The Mara Salvatrucha, or MS-13, has become one of the “Most Wanted” of these gangs. What began as a loosely-connected group of Salvadoran immigrant youth banded together for protection in the join-or-die gang culture of Los Angeles has now grown into a transnational criminal hydra involved in murder, extortion, and some gun and drug smuggling.

U.S. deportation policies aggressively send undocumented gang members back to their home countries in Central America. They export U.S. gang culture and hardened criminals to countries whose internal security forces are ill-equipped to deal with the new threat. The street gangs have rapidly grown beyond being just a neighborhood problem to presenting a real national security threat in these countries.

Criminal deportees bring tactics, organization, and other criminal skills learned in U.S. prisons. These abilities translate into more sophisticated networks that have created a web that spans across Honduras, El Salvador, and Guatemala. Over time this network has made some links with organized crime, acting at times like foot soldiers to help with smuggling, assassination, and other duties.

Street gangs remain distinct from organized crime. But they have become a leading cause of insecurity in Central America. The region’s history with clandestine death squads, drug and gun smuggling, corruption, and violence during the U.S.-supported “dirty wars” provided a propitious culture for the gangs’ insertion into society. The U.S. Federal Bureau of Investigation as well as national police in three Central American countries actively seek solutions to break this 20-year-old cycle, but U.S. authorities and their Central American colleagues face a difficult game of catch-up.

Born in the U.S.A.

The civil wars that ravaged Guatemala, Honduras, and El Salvador in the 1980’s displaced tens of thousands of Central Americans from their homes into Mexico and the United States. Many of these families settled in cities in the United States close to the Mexican border. Cities such as Los Angeles absorbed large communities of Central Americans who sought to carve out a space in the city’s poor neighborhoods that had been controlled by Mexican street gangs since as early as the 1950’s.

The word “mara” loosely translated from Spanish means group or gang. Salvatrucha, in Salvadoran Spanish slang, means a streetwise Salvadoran. Mara Salvatruchas is a term that refers to Salvadoran immigrants who formed gangs in the 70’s and 80’s to protect themselves from their rivals in the street gangs that dominated Los Angeles at that time.
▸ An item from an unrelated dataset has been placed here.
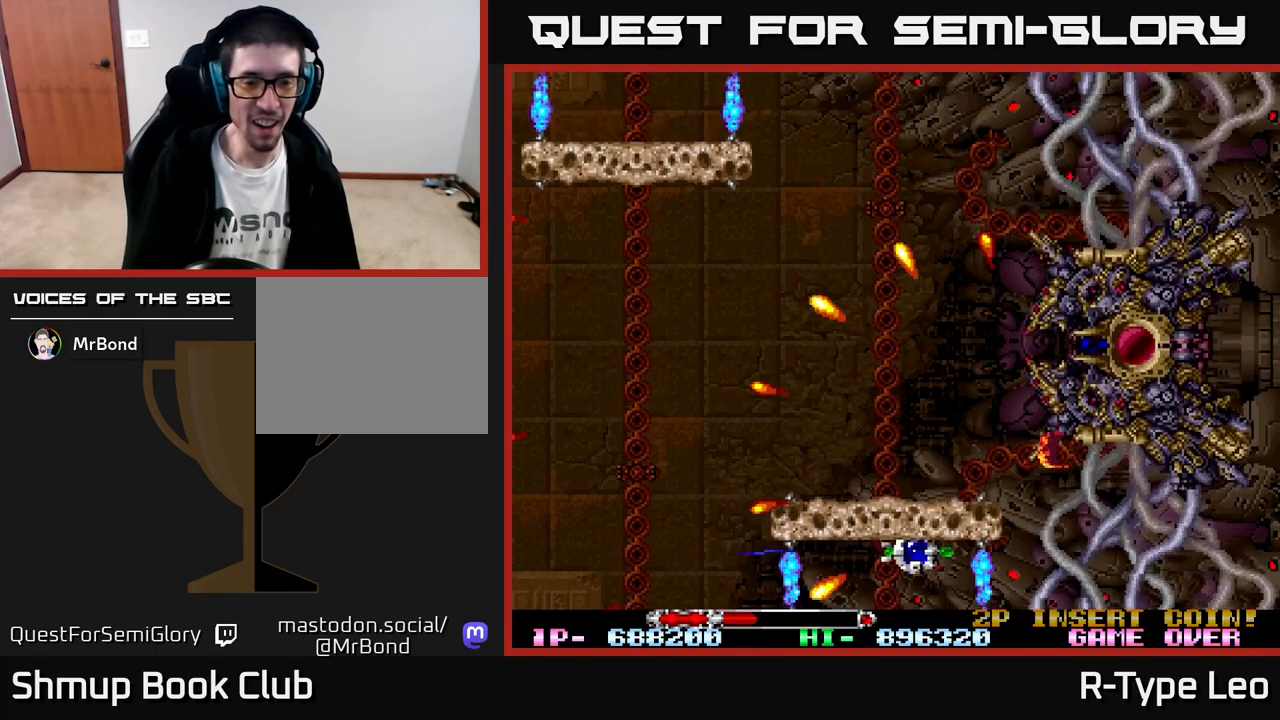
{"buttons": ["R2"], "left_stick": "center", "events": [[133, "DPAD_LEFT", "up"]]}
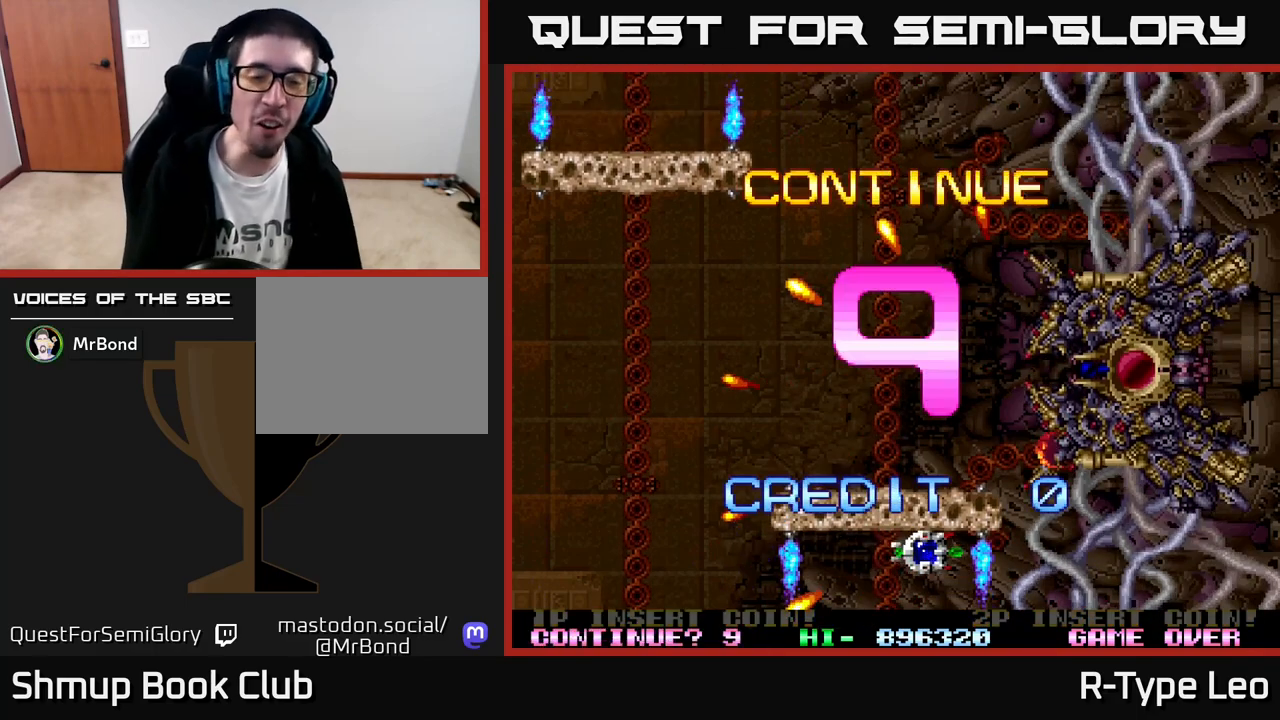
{"buttons": ["R2"], "left_stick": "center", "events": []}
The number 13 marks the position of the letter “m” in the alphabet and is a nod to the Mexican Mafia, a gang that controls the prisons in Southern California. Put together, the name “MS-13” states membership of a gang, primarily made up of Salvadorans, that holds allegiance to the Mexican Mafia in Southern California.

The MS-13 formed in California, but over the years has spread into Central America due to transnational movement of gang members through choice or deportation. Since the mid-90’s, the U.S. Immigration and Naturalization Service (I.N.S.) has actively deported tens of thousands of convicted criminals back to their countries of birth in Central America.

After Sept. 11, 2001, the I.N.S. was absorbed into U.S. Immigration and Customs Enforcement (ICE), under the umbrella of the U.S. Department of Homeland Security. ICE, working with the other Homeland Security Department components, presents a more comprehensive approach to tackling transnational gang violence. However, years of questionable deportation policies have left the organization with a formidable challenge.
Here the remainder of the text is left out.